357 Views Asked by At

I am trying to create a customized detection of pictures, e.g. for planets. I resized all the pictures all to 1280x1280px. I start train.py with following input:

python .\train.py --workers 1 --device 0 --batch-size 4 --epochs 100 --img-size 1280 1280 --data .\data\custom_data.yaml --hyp .\data\hyp.scratch.custom.yaml --cfg .\cfg\training\yolov7-custom.yaml --name yolov7-result --weights .\yolov7.pt

When looking at my created training data, it seems like yolov7 "merged" the pictures, so the pictures it learns from look like abominations from the original data. Here, take a look:

planets_train_batch

It takes 4 pictures (as set in batch-size = 4), but they are not the original pictures. For example, planet_14.jp looks like that:

original planet_14.jpg

As you can see, it merges with other pictures from planets in the train images folder. But why is that, and how do i prevent it from happening ?

I tried the same with 640x640px, the result was the same, only smaller batches.

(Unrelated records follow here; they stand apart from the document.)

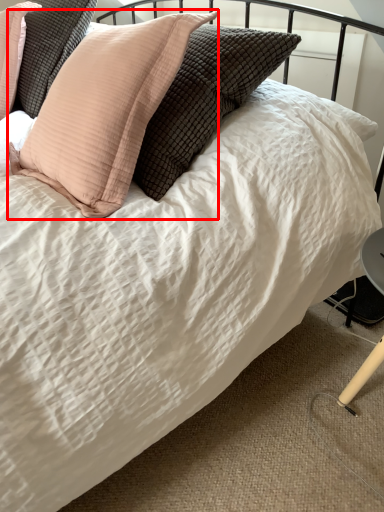
Question: From the image, what is the correct spatial relationship of pillow (annotated by the red box) in relation to pillow?

Choices:
 (A) left
 (B) right

Answer: (B)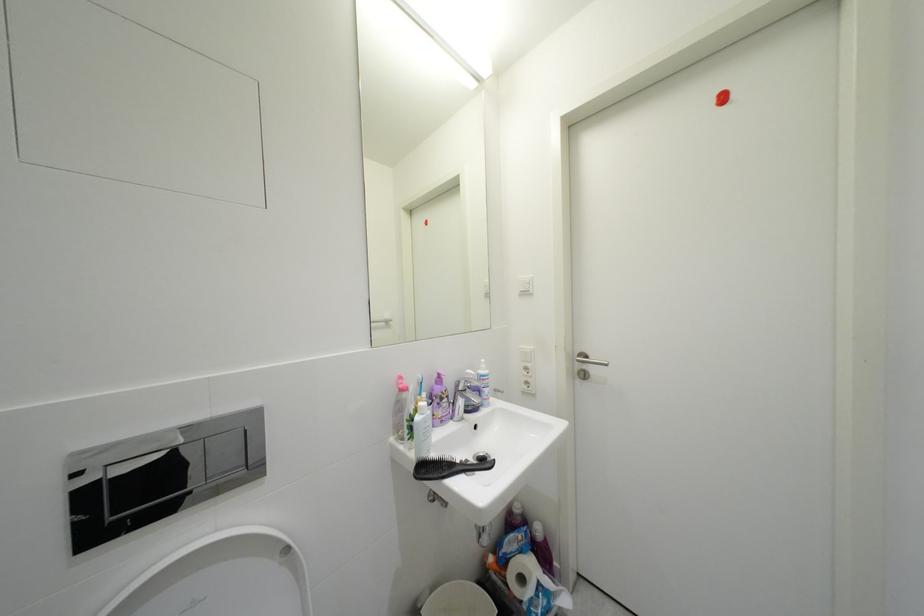
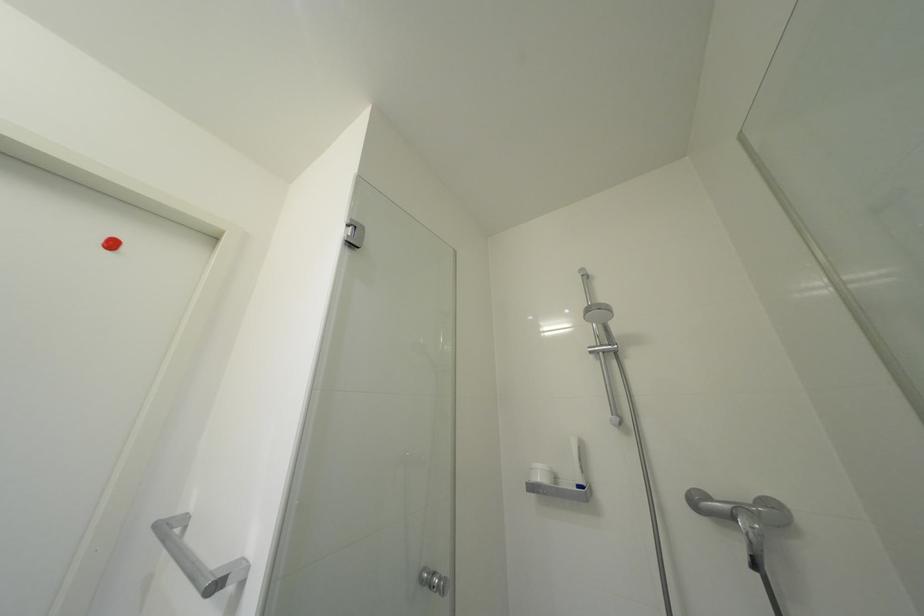
How did the camera likely rotate?

The camera rotated toward right-up.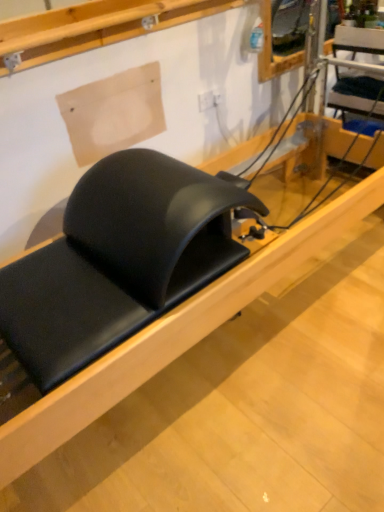
What are the coordinates of `vacant region above black leather bench at center (from a real-world perspective)` in the screenshot? It's located at (272, 355).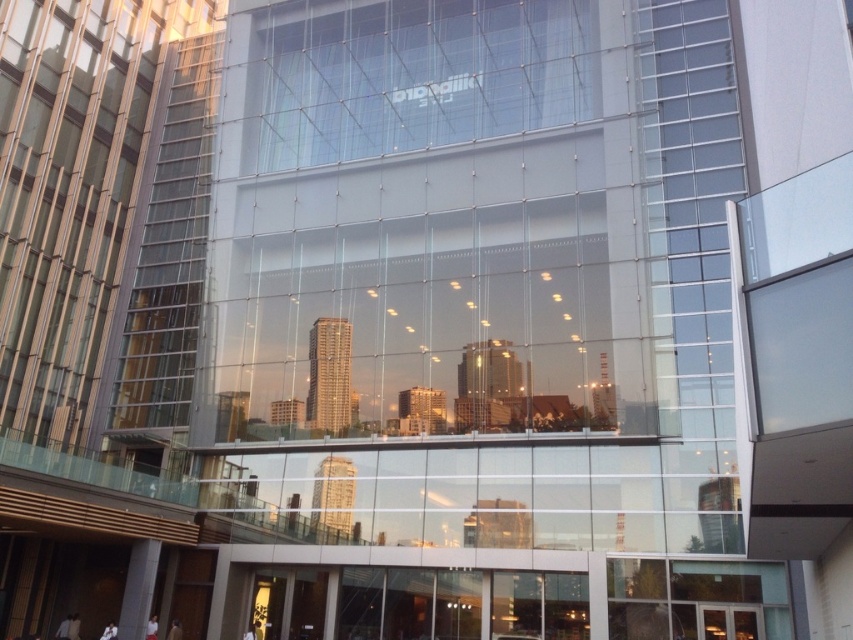
Is point (138, 141) less distant than point (296, 161)?

No.

Is transparent glass building at center wider than transparent glass window at center?

No.

This screenshot has width=853, height=640. What do you see at coordinates (79, 189) in the screenshot?
I see `transparent glass building at center` at bounding box center [79, 189].

The width and height of the screenshot is (853, 640). Identify the location of transparent glass building at center. (79, 189).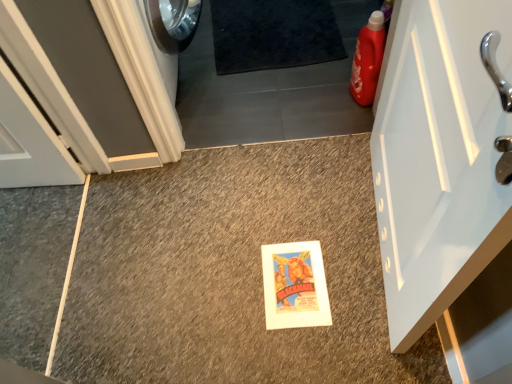
I want to click on white glossy door at right, which is counted as the 2th door, starting from the left, so click(439, 158).

I want to click on black shaggy carpet at upper center, so click(273, 34).

This screenshot has height=384, width=512. I want to click on white painted wood door at left, the first door positioned from the left, so tap(78, 94).

From a real-world perspective, is matte plastic detergent at right physically above white painted wood door at left, which is counted as the second door, starting from the right?

No.

Which is behind, matte plastic detergent at right or white painted wood door at left, which is counted as the second door, starting from the right?

matte plastic detergent at right is further away from the camera.

Can you confirm if matte plastic detergent at right is taller than white painted wood door at left, which is counted as the second door, starting from the right?

Incorrect, the height of matte plastic detergent at right is not larger of that of white painted wood door at left, which is counted as the second door, starting from the right.

Are matte plastic detergent at right and white painted wood door at left, the first door positioned from the left, located far from each other?

Yes, matte plastic detergent at right is far from white painted wood door at left, the first door positioned from the left.

From the image's perspective, does matte plastic detergent at right appear lower than black shaggy carpet at upper center?

Yes, from the image's perspective, matte plastic detergent at right is below black shaggy carpet at upper center.

Is matte plastic detergent at right to the right of black shaggy carpet at upper center from the viewer's perspective?

Yes, matte plastic detergent at right is to the right of black shaggy carpet at upper center.

Which object is further away from the camera, matte plastic detergent at right or black shaggy carpet at upper center?

black shaggy carpet at upper center is behind.

From the image's perspective, relative to white glossy door at right, positioned as the 1th door in right-to-left order, is matte plastic detergent at right above or below?

From the image's perspective, matte plastic detergent at right appears above white glossy door at right, positioned as the 1th door in right-to-left order.

Would you say white glossy door at right, positioned as the 1th door in right-to-left order, is part of matte plastic detergent at right's contents?

No.

Is matte plastic detergent at right facing away from white glossy door at right, positioned as the 1th door in right-to-left order?

No, matte plastic detergent at right is not facing away from white glossy door at right, positioned as the 1th door in right-to-left order.

Considering the relative sizes of matte plastic detergent at right and white glossy door at right, positioned as the 1th door in right-to-left order, in the image provided, is matte plastic detergent at right taller than white glossy door at right, positioned as the 1th door in right-to-left order,?

In fact, matte plastic detergent at right may be shorter than white glossy door at right, positioned as the 1th door in right-to-left order.

Which is behind, point (77, 42) or point (372, 92)?

The point (372, 92) is farther from the camera.

Considering the relative sizes of white painted wood door at left, which is counted as the second door, starting from the right, and matte plastic detergent at right in the image provided, is white painted wood door at left, which is counted as the second door, starting from the right, smaller than matte plastic detergent at right?

No.

From a real-world perspective, is white painted wood door at left, the first door positioned from the left, located higher than matte plastic detergent at right?

Indeed, from a real-world perspective, white painted wood door at left, the first door positioned from the left, stands above matte plastic detergent at right.

From the image's perspective, would you say white painted wood door at left, the first door positioned from the left, is shown under matte plastic detergent at right?

No, from the image's perspective, white painted wood door at left, the first door positioned from the left, is not beneath matte plastic detergent at right.

Does point (215, 16) lie behind point (463, 141)?

Yes, it is behind point (463, 141).

Is white glossy door at right, positioned as the 1th door in right-to-left order, completely or partially inside black shaggy carpet at upper center?

Actually, white glossy door at right, positioned as the 1th door in right-to-left order, is outside black shaggy carpet at upper center.

From the image's perspective, would you say black shaggy carpet at upper center is shown under white glossy door at right, which is counted as the 2th door, starting from the left?

Incorrect, from the image's perspective, black shaggy carpet at upper center is higher than white glossy door at right, which is counted as the 2th door, starting from the left.

Considering the sizes of objects black shaggy carpet at upper center and white glossy door at right, which is counted as the 2th door, starting from the left, in the image provided, who is thinner, black shaggy carpet at upper center or white glossy door at right, which is counted as the 2th door, starting from the left,?

With smaller width is white glossy door at right, which is counted as the 2th door, starting from the left.

Does point (253, 9) lie behind point (61, 79)?

That is True.

From a real-world perspective, between black shaggy carpet at upper center and white painted wood door at left, the first door positioned from the left, who is vertically lower?

From a 3D spatial view, black shaggy carpet at upper center is below.

Is black shaggy carpet at upper center turned away from white painted wood door at left, the first door positioned from the left?

No.

Looking at the image, does black shaggy carpet at upper center seem bigger or smaller compared to white painted wood door at left, the first door positioned from the left?

Clearly, black shaggy carpet at upper center is smaller in size than white painted wood door at left, the first door positioned from the left.

Which is behind, point (77, 49) or point (438, 160)?

The point (77, 49) is more distant.

From a real-world perspective, which object stands above the other?

From a 3D spatial view, white glossy door at right, which is counted as the 2th door, starting from the left, is above.

Considering the sizes of objects white painted wood door at left, the first door positioned from the left, and white glossy door at right, positioned as the 1th door in right-to-left order, in the image provided, who is taller, white painted wood door at left, the first door positioned from the left, or white glossy door at right, positioned as the 1th door in right-to-left order,?

white glossy door at right, positioned as the 1th door in right-to-left order, is taller.

Is the depth of white painted wood door at left, which is counted as the second door, starting from the right, greater than that of white glossy door at right, which is counted as the 2th door, starting from the left?

That is True.

At what (x,y) coordinates should I click in order to perform the action: click on cleaning product below the white painted wood door at left, the first door positioned from the left (from a real-world perspective). Please return your answer as a coordinate pair (x, y). Looking at the image, I should click on (368, 59).

Identify the location of cleaning product on the right of black shaggy carpet at upper center. (368, 59).

From the image, which object appears to be nearer to matte plastic detergent at right, white painted wood door at left, the first door positioned from the left, or black shaggy carpet at upper center?

Based on the image, black shaggy carpet at upper center appears to be nearer to matte plastic detergent at right.

Based on their spatial positions, is white painted wood door at left, which is counted as the second door, starting from the right, or white glossy door at right, which is counted as the 2th door, starting from the left, further from black shaggy carpet at upper center?

The object further to black shaggy carpet at upper center is white glossy door at right, which is counted as the 2th door, starting from the left.

Which object lies further to the anchor point matte plastic detergent at right, white painted wood door at left, the first door positioned from the left, or white glossy door at right, positioned as the 1th door in right-to-left order?

white painted wood door at left, the first door positioned from the left, is positioned further to the anchor matte plastic detergent at right.

From the image, which object appears to be farther from black shaggy carpet at upper center, white glossy door at right, which is counted as the 2th door, starting from the left, or white painted wood door at left, the first door positioned from the left?

The object further to black shaggy carpet at upper center is white glossy door at right, which is counted as the 2th door, starting from the left.

Based on their spatial positions, is matte plastic detergent at right or white glossy door at right, which is counted as the 2th door, starting from the left, further from white painted wood door at left, which is counted as the second door, starting from the right?

Among the two, matte plastic detergent at right is located further to white painted wood door at left, which is counted as the second door, starting from the right.

From the image, which object appears to be nearer to black shaggy carpet at upper center, matte plastic detergent at right or white painted wood door at left, the first door positioned from the left?

Among the two, matte plastic detergent at right is located nearer to black shaggy carpet at upper center.

When comparing their distances from white painted wood door at left, the first door positioned from the left, does white glossy door at right, which is counted as the 2th door, starting from the left, or matte plastic detergent at right seem closer?

The object closer to white painted wood door at left, the first door positioned from the left, is white glossy door at right, which is counted as the 2th door, starting from the left.

Looking at the image, which one is located further to white glossy door at right, which is counted as the 2th door, starting from the left, black shaggy carpet at upper center or matte plastic detergent at right?

black shaggy carpet at upper center lies further to white glossy door at right, which is counted as the 2th door, starting from the left, than the other object.

At what (x,y) coordinates should I click in order to perform the action: click on cleaning product between white glossy door at right, which is counted as the 2th door, starting from the left, and black shaggy carpet at upper center in the front-back direction. Please return your answer as a coordinate pair (x, y). This screenshot has width=512, height=384. Looking at the image, I should click on (368, 59).

Locate an element on the screen. This screenshot has width=512, height=384. door between white glossy door at right, positioned as the 1th door in right-to-left order, and black shaggy carpet at upper center, along the z-axis is located at coordinates (78, 94).

Find the location of a particular element. Image resolution: width=512 pixels, height=384 pixels. door between white glossy door at right, which is counted as the 2th door, starting from the left, and matte plastic detergent at right, along the z-axis is located at coordinates (78, 94).

The height and width of the screenshot is (384, 512). Find the location of `bath mat between white painted wood door at left, which is counted as the second door, starting from the right, and matte plastic detergent at right from left to right`. bath mat between white painted wood door at left, which is counted as the second door, starting from the right, and matte plastic detergent at right from left to right is located at coordinates (273, 34).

I tried googling at, but nobody had similar problems.

1

There are 1 best solutions below

1
On

This is a data augmentation strategy (I think it was introduced in the YoloV4 paper) which they call mosaic. As with any data augmentation strategy, the concept is pretty simple: You have a limited amount of labeled training data. In many or most machine learning tasks, the performance of the model scales with the amount of (suitably unique) training data. By manipulating the limited training data (rotating, scaling, masking, changing color, combining multiple images, etc), you can effectively increase the number of data examples you have for training. (It would be hard to say whether these augmented data examples are AS useful as new, unique data examples but that discussion is probably outside of the scope of this question.

In any case, without knowing the particular model implementation you're using it's hard to tell where under the hood this happens (whether in dataset or in model) but I'd guess it probably happens in the __getitem__ method of the dataset object. You can likely suppress various data augmentation strategies here.